Fake Ledger Live App on Apple’s App Store Stole $9.5M in Crypto

The emergence of a fake Ledger Live application on Apple’s macOS App Store illustrates how cybercriminals exploit gaps in official distribution channels. By masquerading as a legitimate wallet manager, the malicious app lured users into entering their seed or recovery phrases, instantly granting thieves full control over assets on multiple blockchains. Within a matter of days, the scheme drained roughly $9.5 million from 50 victims, with individual losses ranging from $1.95 million to $3.23 million.
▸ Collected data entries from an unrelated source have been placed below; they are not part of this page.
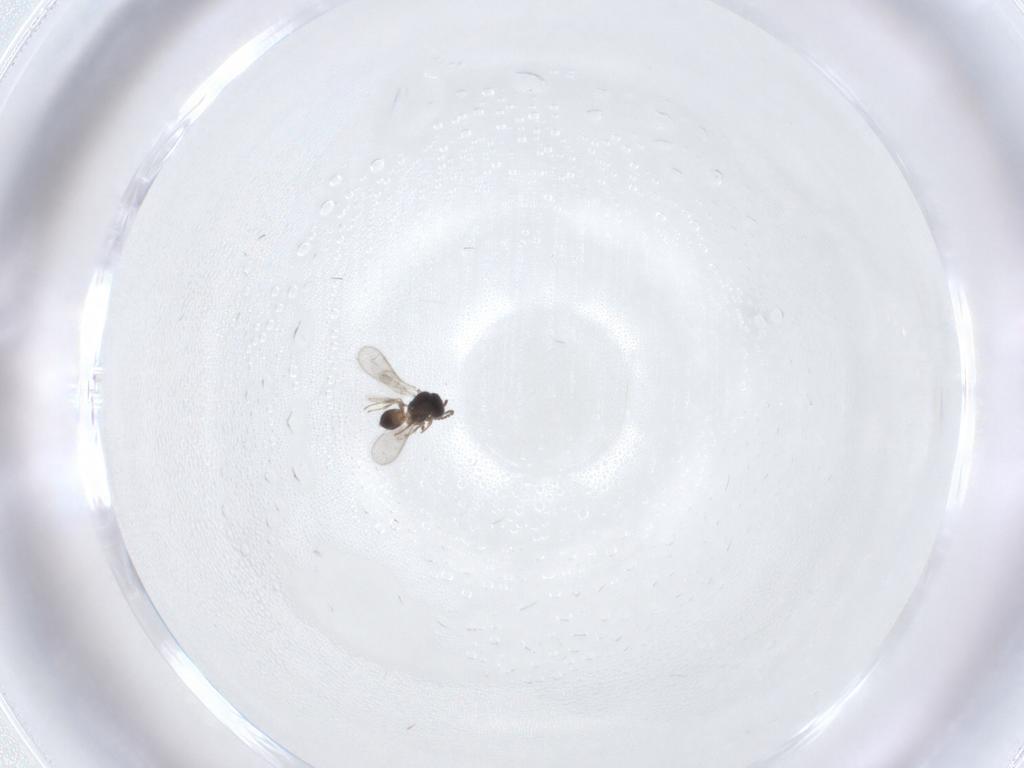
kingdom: Animalia
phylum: Arthropoda
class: Insecta
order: Hymenoptera
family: Scelionidae
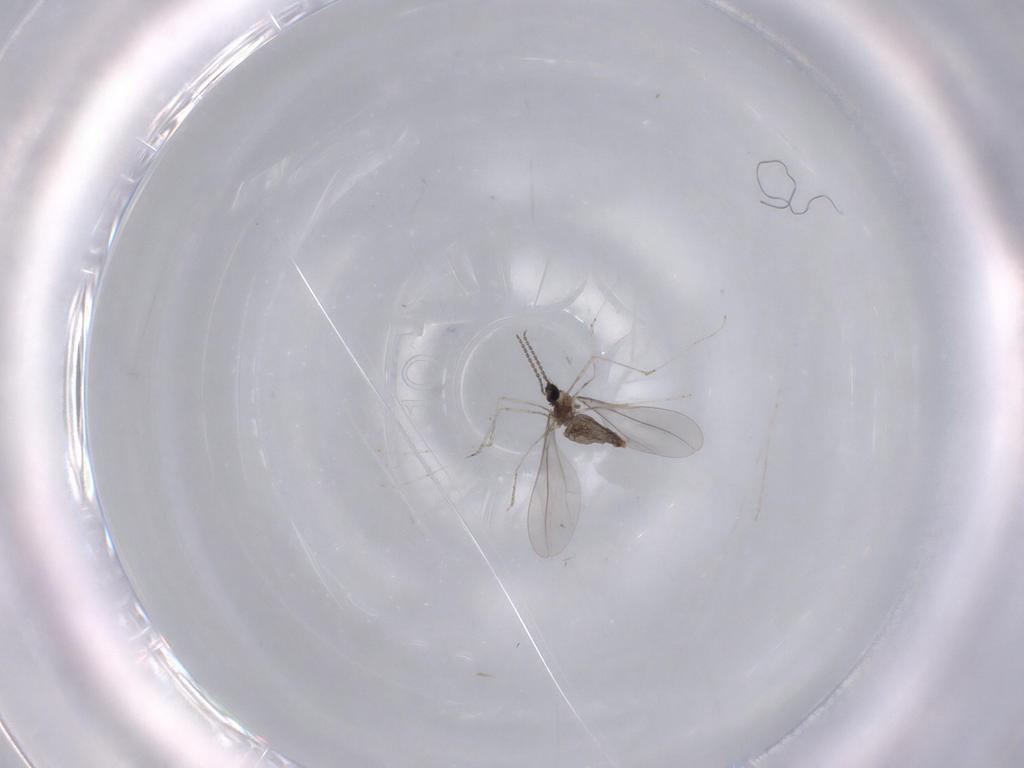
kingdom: Animalia
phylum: Arthropoda
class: Insecta
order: Diptera
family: Cecidomyiidae
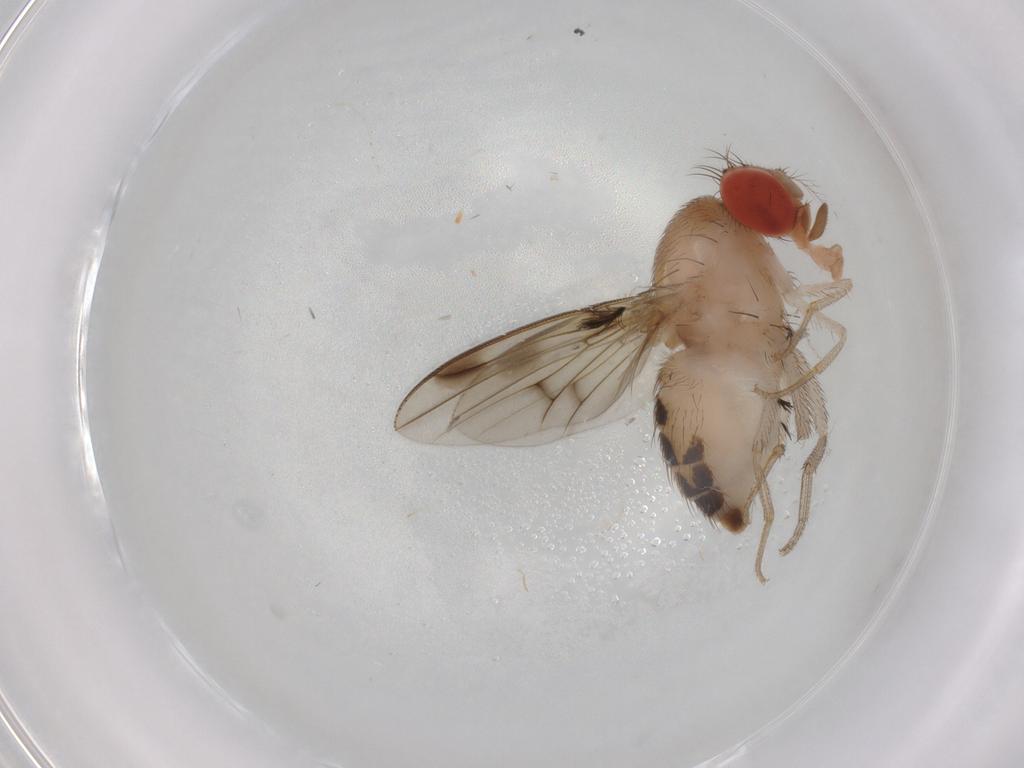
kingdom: Animalia
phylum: Arthropoda
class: Insecta
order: Diptera
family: Drosophilidae
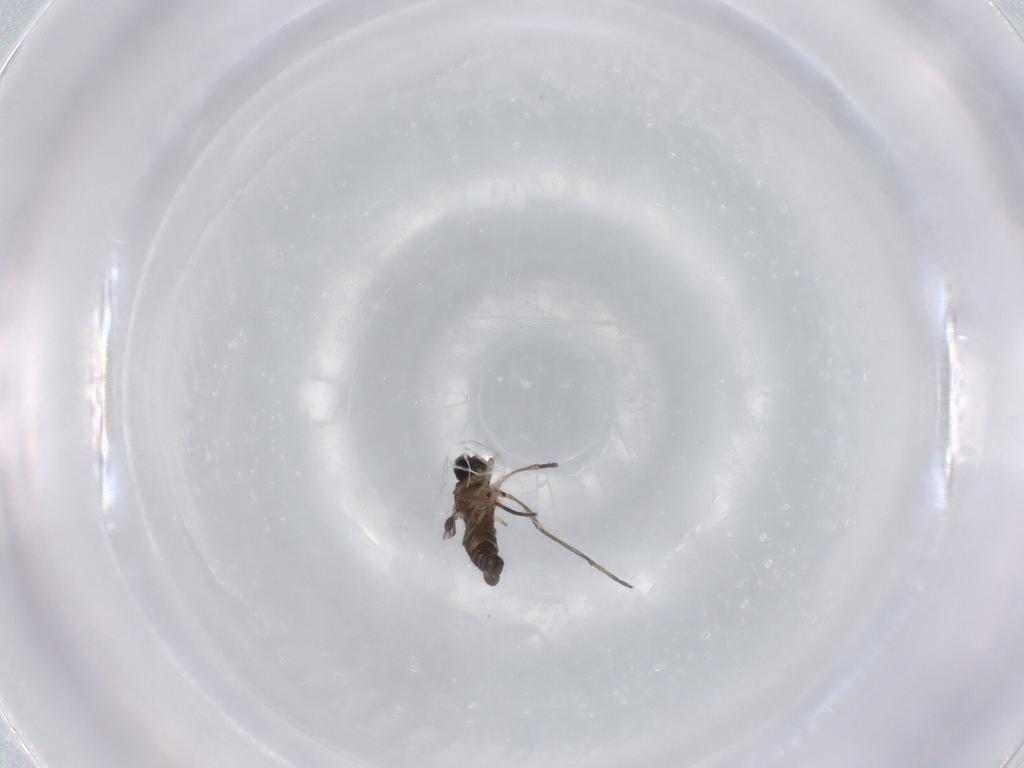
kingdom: Animalia
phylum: Arthropoda
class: Insecta
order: Diptera
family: Sciaridae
The attackers then dispersed the crypto through over 150 KuCoin deposit addresses, employing the AudiA6 mixing service to obscure the trail before the exchange froze the accounts.
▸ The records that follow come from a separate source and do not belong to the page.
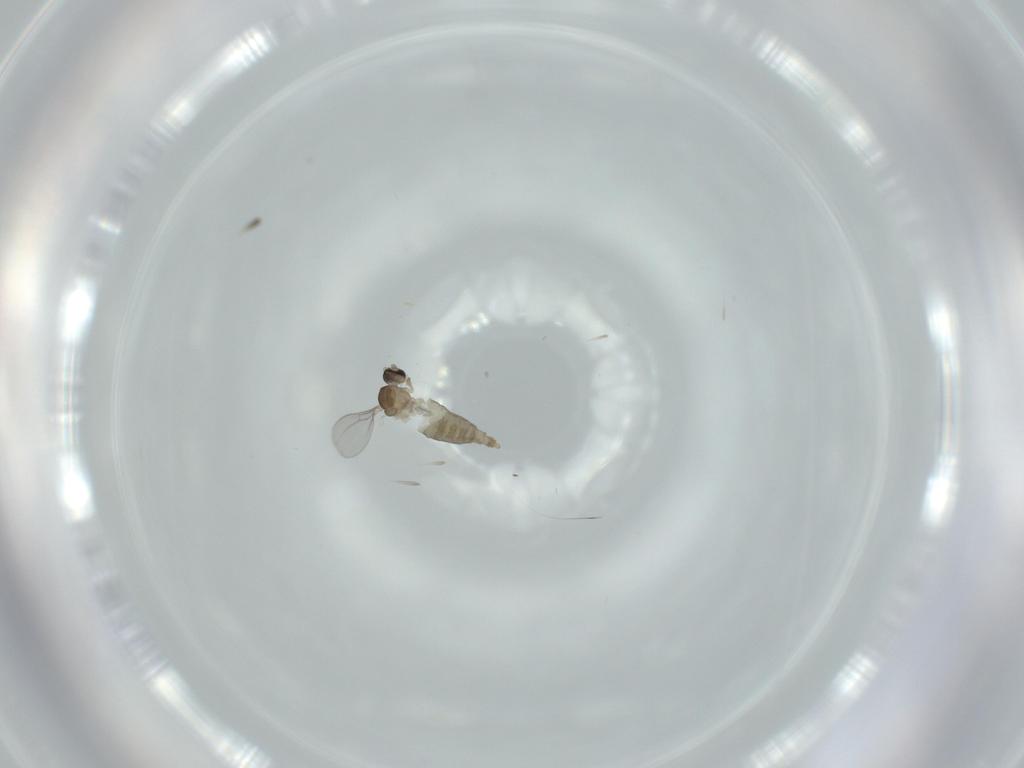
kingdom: Animalia
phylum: Arthropoda
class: Insecta
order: Diptera
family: Cecidomyiidae
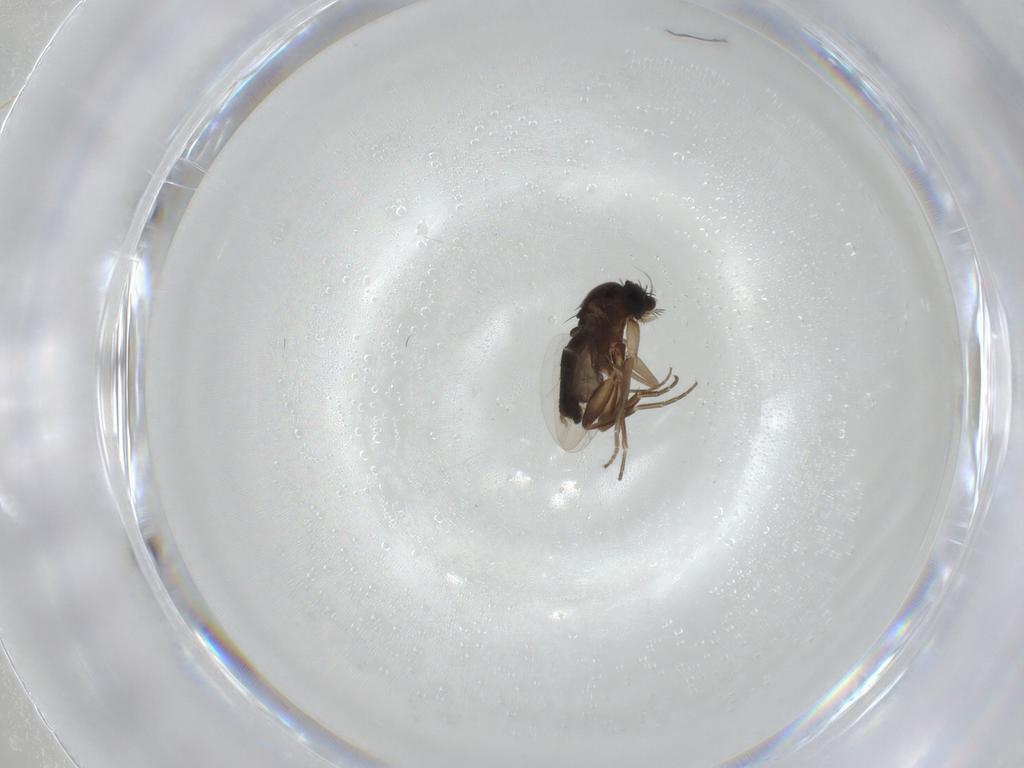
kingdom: Animalia
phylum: Arthropoda
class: Insecta
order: Diptera
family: Phoridae
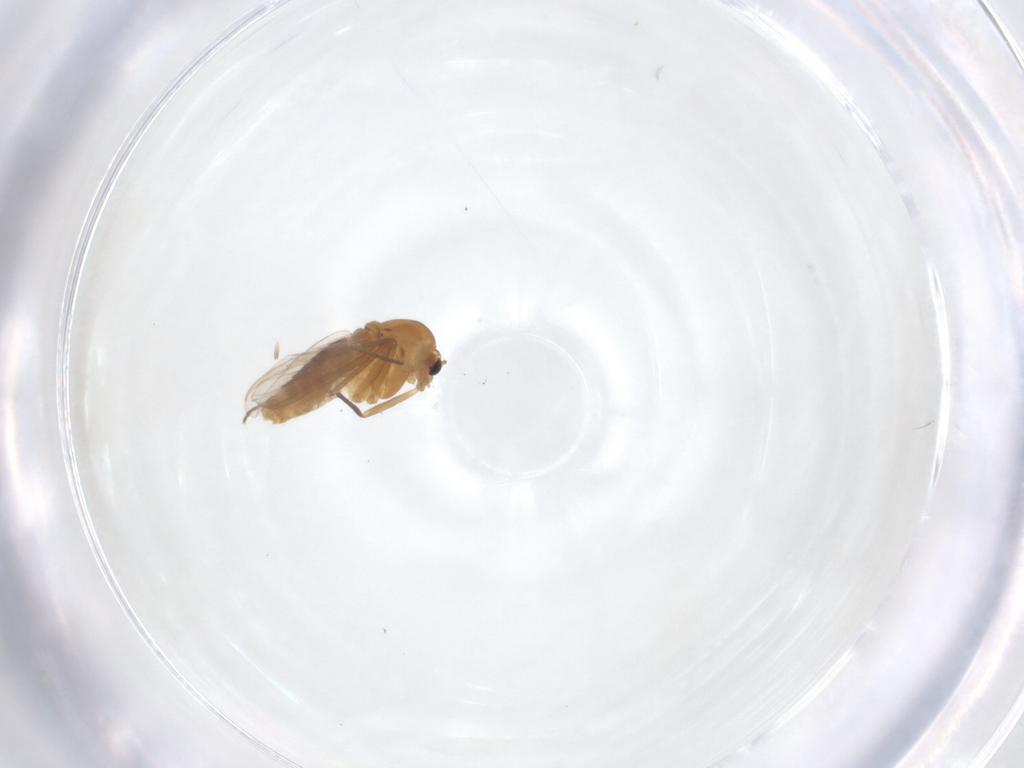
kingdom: Animalia
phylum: Arthropoda
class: Insecta
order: Diptera
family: Chironomidae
For crypto holders, the episode is a stark reminder that the security of digital assets hinges on more than just strong private keys. Even reputable hardware wallet brands like Ledger can be compromised indirectly when users download unofficial software. Ledger’s official macOS client is hosted exclusively on its website, yet the allure of a convenient App Store download proved too tempting for some. Past incidents, such as a similar Microsoft Store scam that netted $768 000 in 2023, show a pattern of threat actors targeting platform ecosystems where verification processes may lag behind rapid release cycles. User education—emphasizing verification of publisher IDs and the dangers of sharing seed phrases—remains a critical defense layer.
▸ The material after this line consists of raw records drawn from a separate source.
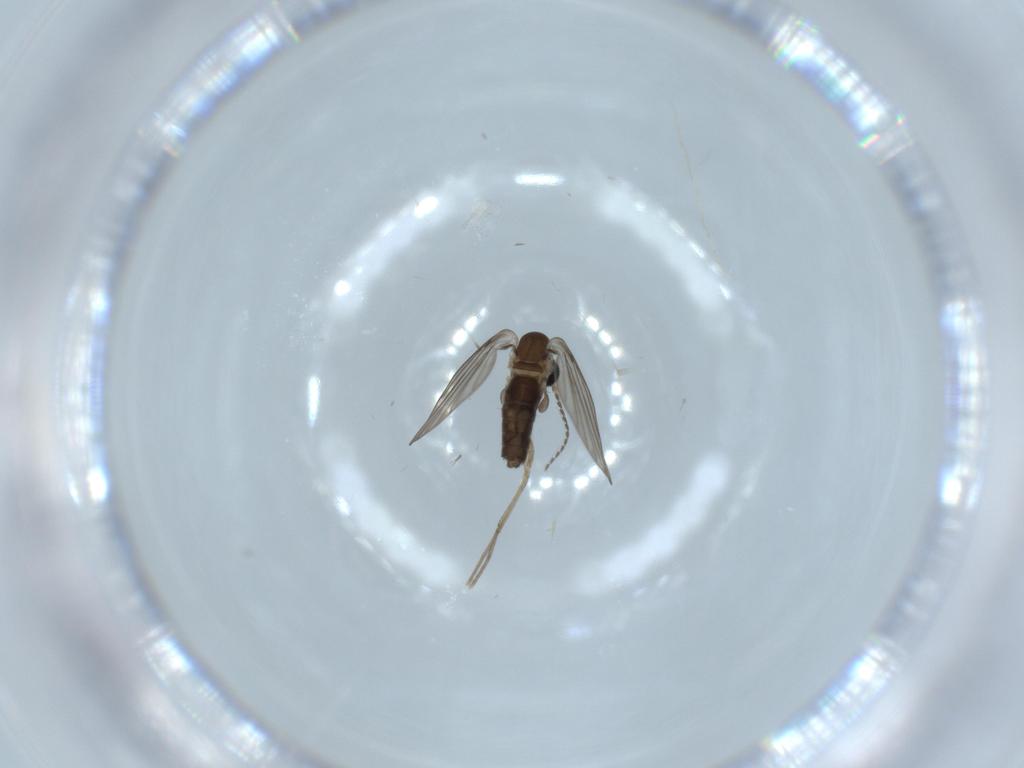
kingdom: Animalia
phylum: Arthropoda
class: Insecta
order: Diptera
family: Psychodidae
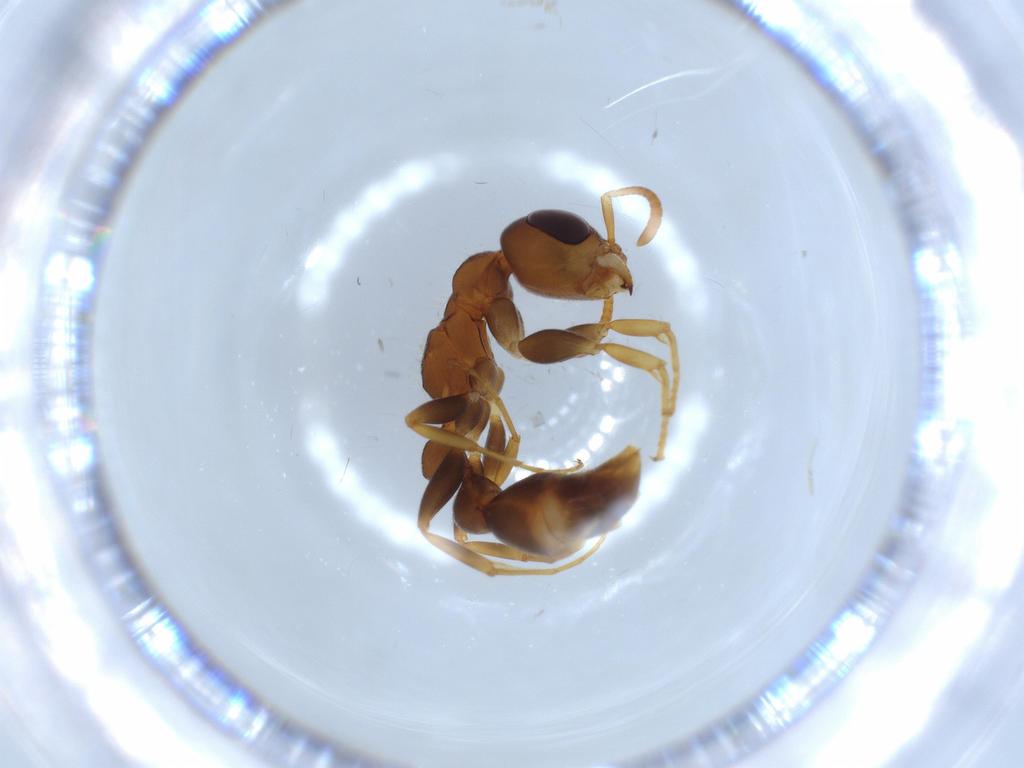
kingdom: Animalia
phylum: Arthropoda
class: Insecta
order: Hymenoptera
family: Formicidae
Regulators and exchanges are also feeling the pressure. KuCoin, already fined $300 million in the United States for AML violations, acted quickly to freeze the implicated accounts, but the temporary nature of the freeze underscores the need for sustained cooperation with law‑enforcement. The broader industry must tighten app‑store review standards, improve real‑time monitoring of suspicious wallet activity, and promote best‑practice guidelines for seed‑phrase handling. As crypto adoption expands, aligning platform security with traditional financial safeguards will be essential to protect investors and maintain market confidence.